How can this help more women become entrepreneurs?

This is especially important for female entrepreneurs—only two per cent of venture capital funding goes to female-led startups. I don’t think of this as a disadvantage, it’s actually a blessing in disguise. Our male counterparts sometimes raise capital to start businesses based on business plans, and while these ideas may sound good in theory, they haven’t been tested. When an entrepreneur is building a business with other people’s money, they will sometimes make decisions to satisfy their investors, and not necessarily on what’s good for the business. I believe that true entrepreneurial magic happens when you have your back against a wall, your own money, and no choice but to figure it out. That’s where real, groundbreaking ideas and execution actually happens.

 

Can you give an example of how you put this into practice while growing your business?

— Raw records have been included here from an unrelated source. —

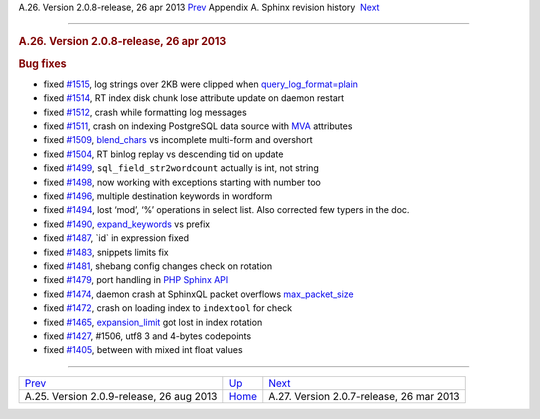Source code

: .. raw:: html

   <div class="navheader">

A.26. Version 2.0.8-release, 26 apr 2013
`Prev <rel209.html>`__ 
Appendix A. Sphinx revision history
 `Next <rel207.html>`__

--------------

.. raw:: html

   </div>

.. raw:: html

   <div class="sect1">

.. raw:: html

   <div class="titlepage">

.. raw:: html

   <div>

.. raw:: html

   <div>

.. rubric:: A.26. Version 2.0.8-release, 26 apr 2013
   :name: a.26.version-2.0.8-release-26-apr-2013
   :class: title

.. raw:: html

   </div>

.. raw:: html

   </div>

.. raw:: html

   </div>

.. rubric:: Bug fixes
   :name: bug-fixes

.. raw:: html

   <div class="itemizedlist">

-  fixed `#1515 <http://sphinxsearch.com/bugs/view.php?id=1515>`__, log
   strings over 2KB were clipped when
   `query\_log\_format=plain <conf-query-log-format.html>`__

-  fixed `#1514 <http://sphinxsearch.com/bugs/view.php?id=1514>`__, RT
   index disk chunk lose attribute update on daemon restart

-  fixed `#1512 <http://sphinxsearch.com/bugs/view.php?id=1512>`__,
   crash while formatting log messages

-  fixed `#1511 <http://sphinxsearch.com/bugs/view.php?id=1511>`__,
   crash on indexing PostgreSQL data source with `MVA <mva.html>`__
   attributes

-  fixed `#1509 <http://sphinxsearch.com/bugs/view.php?id=1509>`__,
   `blend\_chars <conf-blend-chars.html>`__ vs incomplete multi-form and
   overshort

-  fixed `#1504 <http://sphinxsearch.com/bugs/view.php?id=1504>`__, RT
   binlog replay vs descending tid on update

-  fixed `#1499 <http://sphinxsearch.com/bugs/view.php?id=1499>`__,
   ``sql_field_str2wordcount`` actually is int, not string

-  fixed `#1498 <http://sphinxsearch.com/bugs/view.php?id=1498>`__, now
   working with exceptions starting with number too

-  fixed `#1496 <http://sphinxsearch.com/bugs/view.php?id=1496>`__,
   multiple destination keywords in wordform

-  fixed `#1494 <http://sphinxsearch.com/bugs/view.php?id=1494>`__, lost
   ‘mod’, ‘%’ operations in select list. Also corrected few typers in
   the doc.

-  fixed `#1490 <http://sphinxsearch.com/bugs/view.php?id=1490>`__,
   `expand\_keywords <conf-expand-keywords.html>`__ vs prefix

-  fixed `#1487 <http://sphinxsearch.com/bugs/view.php?id=1487>`__,
   \`id\` in expression fixed

-  fixed `#1483 <http://sphinxsearch.com/bugs/view.php?id=1483>`__,
   snippets limits fix

-  fixed `#1481 <http://sphinxsearch.com/bugs/view.php?id=1481>`__,
   shebang config changes check on rotation

-  fixed `#1479 <http://sphinxsearch.com/bugs/view.php?id=1479>`__, port
   handling in `PHP Sphinx API <api-reference.html>`__

-  fixed `#1474 <http://sphinxsearch.com/bugs/view.php?id=1474>`__,
   daemon crash at SphinxQL packet overflows
   `max\_packet\_size <conf-max-packet-size.html>`__

-  fixed `#1472 <http://sphinxsearch.com/bugs/view.php?id=1472>`__,
   crash on loading index to ``indextool`` for check

-  fixed `#1465 <http://sphinxsearch.com/bugs/view.php?id=1465>`__,
   `expansion\_limit <conf-expansion-limit.html>`__ got lost in index
   rotation

-  fixed `#1427 <http://sphinxsearch.com/bugs/view.php?id=1427>`__,
   #1506, utf8 3 and 4-bytes codepoints

-  fixed `#1405 <http://sphinxsearch.com/bugs/view.php?id=1405>`__,
   between with mixed int float values

.. raw:: html

   </div>

.. raw:: html

   </div>

.. raw:: html

   <div class="navfooter">

--------------

+---------------------------------------------+---------------------------+---------------------------------------------+
| `Prev <rel209.html>`__                      | `Up <changelog.html>`__   |  `Next <rel207.html>`__                     |
+---------------------------------------------+---------------------------+---------------------------------------------+
| A.25. Version 2.0.9-release, 26 aug 2013    | `Home <index.html>`__     |  A.27. Version 2.0.7-release, 26 mar 2013   |
+---------------------------------------------+---------------------------+---------------------------------------------+

.. raw:: html

   </div>
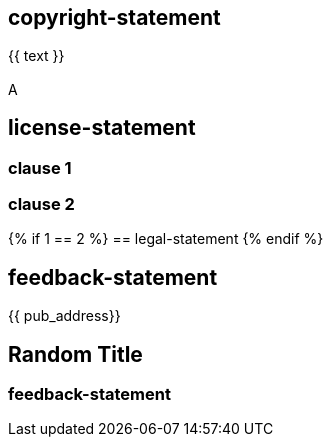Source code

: == copyright-statement
{{ text }}

[[B]]
=== {blank}
A

== license-statement

=== clause 1

=== clause 2

{% if 1 == 2 %}
== legal-statement
{% endif %}

== feedback-statement
{{ pub_address}}

== Random Title

=== feedback-statement
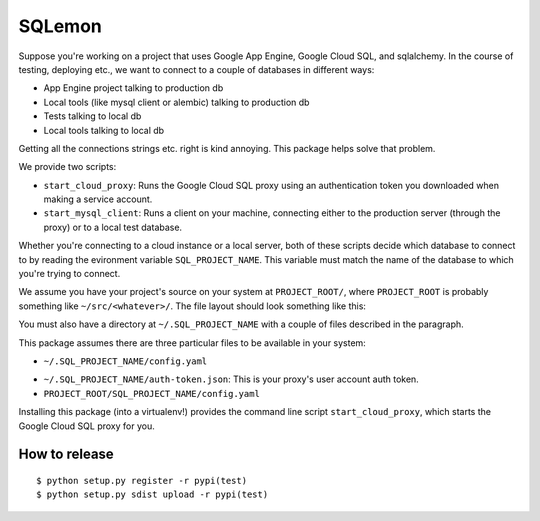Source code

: *******
SQLemon
*******

Suppose you're working on a project that uses Google App Engine, Google Cloud SQL, and sqlalchemy.
In the course of testing, deploying etc., we want to connect to a couple of databases in different ways:

* App Engine project talking to production db

* Local tools (like mysql client or alembic) talking to production db

* Tests talking to local db

* Local tools talking to local db

Getting all the connections strings etc. right is kind annoying.
This package helps solve that problem.

We provide two scripts:

* ``start_cloud_proxy``: Runs the Google Cloud SQL proxy using an authentication token you downloaded when making a service account.

*  ``start_mysql_client``: Runs a client on your machine, connecting either to the production server (through the proxy) or to a local test database.

Whether you're connecting to a cloud instance or a local server, both of these scripts decide which database to connect to by reading the evironment variable ``SQL_PROJECT_NAME``.
This variable must match the name of the database to which you're trying to connect.

We assume you have your project's source on your system at ``PROJECT_ROOT/``, where
``PROJECT_ROOT`` is probably something like ``~/src/<whatever>/``.
The file layout should look something like this:

.. code-block::
    ├── PROJECT_ROOT/
    │    ├── SQL_PROJECT_NAME/  <-- important
    │    │   ├── __init__.py
    │    │   ├── config.yaml    <-- Important
    │    │   ├── alembic.ini
    │    │   ├── alembic/
    │    │   ├── lib/
    │    │   ├── models.py
    │    │   └── main.py
    │    ├── README.md
    │    ├── appengine_config.py
    │    └── app.yaml

You must also have a directory at ``~/.SQL_PROJECT_NAME`` with a couple of files described in the paragraph.

This package assumes there are three particular files to be available in your system:

- ``~/.SQL_PROJECT_NAME/config.yaml``

.. code-block::
      ---
      cloud:
          USER: "root"
          PASSWORD: ...
      local:
          USER: "root"
          PASSWORD: ...
          HOST: "localhost"
          PORT: 3306

- ``~/.SQL_PROJECT_NAME/auth-token.json``: This is your proxy's user account auth token.

- ``PROJECT_ROOT/SQL_PROJECT_NAME/config.yaml``

.. code-block::
      ---
      INSTANCE_CONNECTION_NAME: ...

Installing this package (into a virtualenv!) provides the command line script ``start_cloud_proxy``, which starts the Google Cloud SQL proxy for you.

How to release
*******
::

    $ python setup.py register -r pypi(test)
    $ python setup.py sdist upload -r pypi(test)


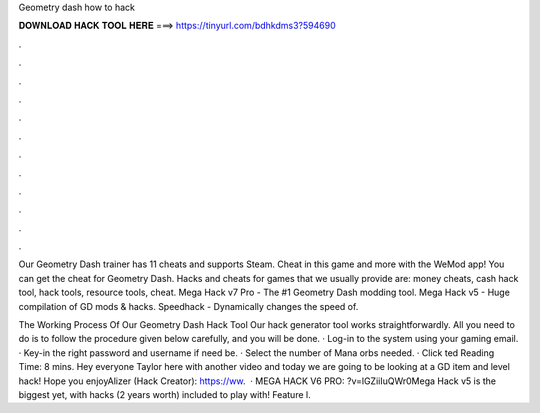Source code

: Geometry dash how to hack



𝐃𝐎𝐖𝐍𝐋𝐎𝐀𝐃 𝐇𝐀𝐂𝐊 𝐓𝐎𝐎𝐋 𝐇𝐄𝐑𝐄 ===> https://tinyurl.com/bdhkdms3?594690



.



.



.



.



.



.



.



.



.



.



.



.

Our Geometry Dash trainer has 11 cheats and supports Steam. Cheat in this game and more with the WeMod app! You can get the cheat for Geometry Dash. Hacks and cheats for games that we usually provide are: money cheats, cash hack tool, hack tools, resource tools, cheat. Mega Hack v7 Pro - The #1 Geometry Dash modding tool. Mega Hack v5 - Huge compilation of GD mods & hacks. Speedhack - Dynamically changes the speed of.

The Working Process Of Our Geometry Dash Hack Tool Our hack generator tool works straightforwardly. All you need to do is to follow the procedure given below carefully, and you will be done. · Log-in to the system using your gaming email. · Key-in the right password and username if need be. · Select the number of Mana orbs needed. · Click ted Reading Time: 8 mins. Hey everyone Taylor here with another video and today we are going to be looking at a GD item and level hack! Hope you enjoyAlizer (Hack Creator): https://ww.  · MEGA HACK V6 PRO: ?v=lGZiiIuQWr0Mega Hack v5 is the biggest yet, with hacks (2 years worth) included to play with! Feature l.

When I started CYDF in 2015, I already had another company. But I still worked the front desk of my first CYDF store for six months, seven days a week from open to close. So many nights, I remember walking home at midnight in the snow from my Chicago store to my apartment because I worked so late and thought it was a waste of my hard-earned money to spend it on an Uber during surge pricing. I did that because I wanted to develop a successful model, tweak it, watch customer patterns, and build the foundation for what would become a great company. If you’re a female entrepreneur, my suggestion is to roll up your sleeves and get to work. Do the work that your male counterparts who are raising capital won’t do. In the beginning, you may feel like you’re at a disadvantage, but later, you’ll realize that you’re leap years ahead of them. I want more females to start thoughtful businesses but not to take any shortcuts. More female-led businesses and more female leaders mean a healthier, wealthier, more egalitarian society.

 

So many people lack the confidence to start their own business, what advice can you give?

This advice is from one of my team members—take improv classes! Improv helps build confidence that translates in every aspect of your life. For my advice, I’d say it’s vital to ask questions, be curious, and don't worry about looking stupid. The quicker you can get comfortable with that, the more you’ll learn, the more you’ll do. •

 

 

Jody Miller is a correspondent for Lucire. This story also appears on Lucire Rouge.